::: Given text :::

After this long rant of problems, I wanted to mention there's also been some good experiences. In projects for my past employee, I had one project (I worked on 5 in 2,5 years up to production) where we did a professional 30 day acceptance test. Our testing team did all we could to find defects and change requests. We failed. System went to production ahead of schedule and under agreed budget. Key to this success was, I would claim, was the excellent collaboration between different roles in customer and contractor organizations. In the testing weekly meetings we used 30 minutes to openly discuss the risk and revealing specific fears of something being wrong. With the collaboration, the contractor, supported by the customer, did a complex change in an existing system, contractor testers tested it as part of the delivery and had got things fixed communicating with the developers on the technical system details. In the background, what made a difference was the setting of the project: project was sold to us at a price that paid the hours and made the margin goals, and allowed the contractor to focus on the essential. A sister project, which had double the scope was sold at 2/3 of the price. The under priced project required significantly more steering (fighting) effort and the work atmosphere never turned to the productive good level the other one had. There was also a significant difference in testing and negotiation skills for the named representatives in the contractor side.

::: Raw data :::

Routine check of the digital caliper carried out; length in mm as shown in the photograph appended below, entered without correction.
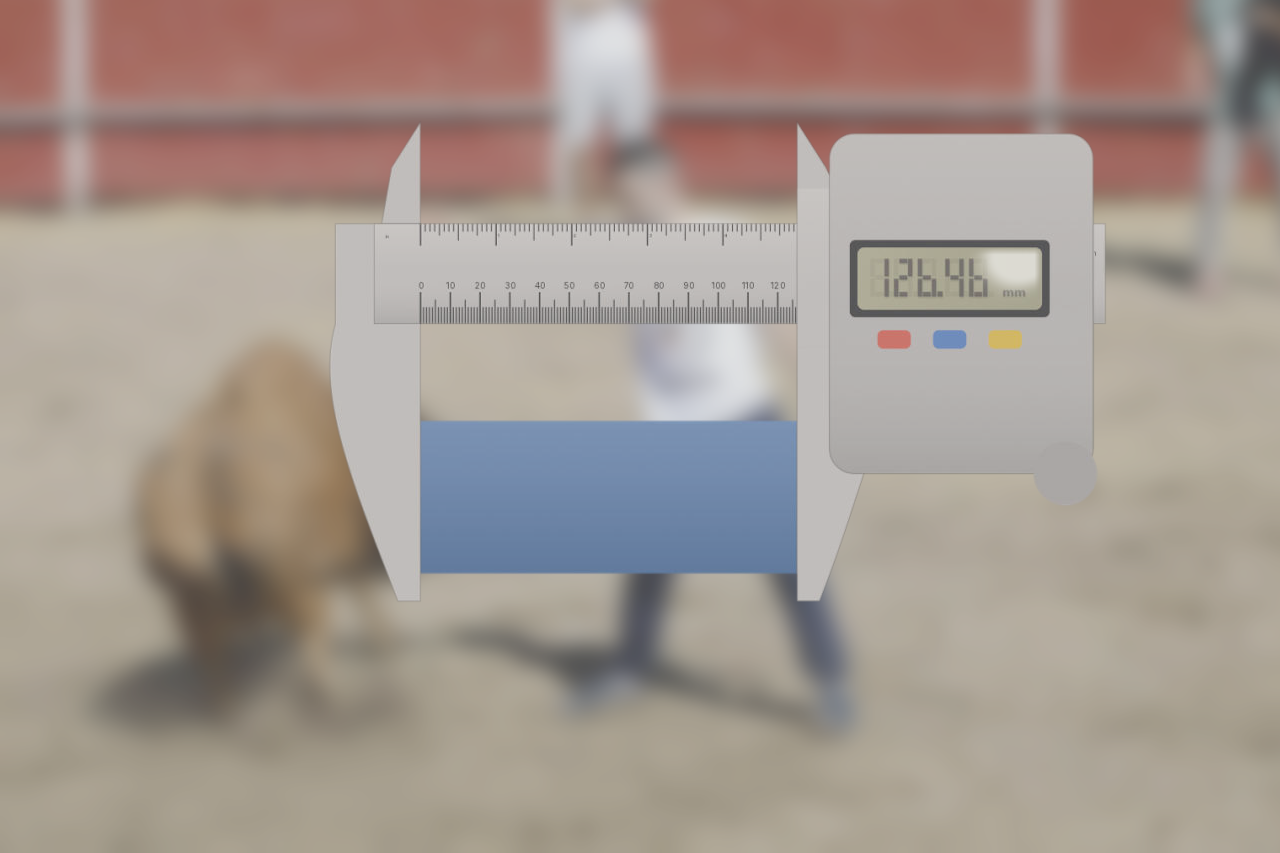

:::

_Activity 1_.
How would you put this sentence from the passage on project testing into Spanish: "System went to production ahead of schedule and under agreed budget."
_Activity 2_.
In the passage on project testing, how long did the professional acceptance test last?
_Activity 3_.
Could you pick up the passage on project testing after its last sentence and keep it going?
Leave the data aside; it has no role in this.

_Output 1_.
El sistema pasó a producción antes de lo previsto y por debajo del presupuesto acordado.

_Output 2_.
30 days.

_Output 3_.
A buggy system can be a money making machine and be better for the contractor's business financially, as long as this is the way of the trade for all large contractors. I find that the methods the large contractors use optimize this. But the customers are to blame too. What if customers would settle for time-and-material contracts, and that you can't allocate the risk of your software to some other organization without a significant added cost, and would place more checkpoints - actual incremental deliveries - more often in the calendar. And this still would allow the customer and the contractor to agree on a goal price, and a reward/risk money, that would be used for the flexibility to get the right system. Sounds to me a lot like a suggestion towards agile methods - especially when put together with the pain of too many people for too much specialization to avoid the actual responsibilities.

Wednesday, August 8, 2012

Not testing? Not a tester?

I met up with a few colleagues last night, and after we had the official business mostly taken care of, we chatted briefly about what's going on at work. We don't work in the same companies, so the stuff we do tend to vary a lot.

I told I'm working, in addition to learning the product and finding problems on the side (=testing), with specifications, namely specification by example -style specifications. It just happens that for a product with a lifecycle, it's not a particularly good idea to NOT have a specification, and I refuse to write test cases that are separate since I've kind of bought in to the idea of living specifications. As this is work done for features that already exist, I do the spec based on what I learn when testing and do workshops with the product managers to go through if they're balanced examples instead of tests that cover all.

One of the colleagues pointed out, that what I'm doing isn't testing - I go into someone elses territory. In the next sentence he pointed out that actually what I'm doing is like creating test cases for someone else to execute, since most of the under-the-hood automation I create with the coding work done by my team's developers.

About a year ago another one of my colleages who I also met yesterday told me I'm no longer a 'normal tester'. Apparently that means, that I've earned my place and get invited to board meetings to help understand the information testing provides. And they actually listen.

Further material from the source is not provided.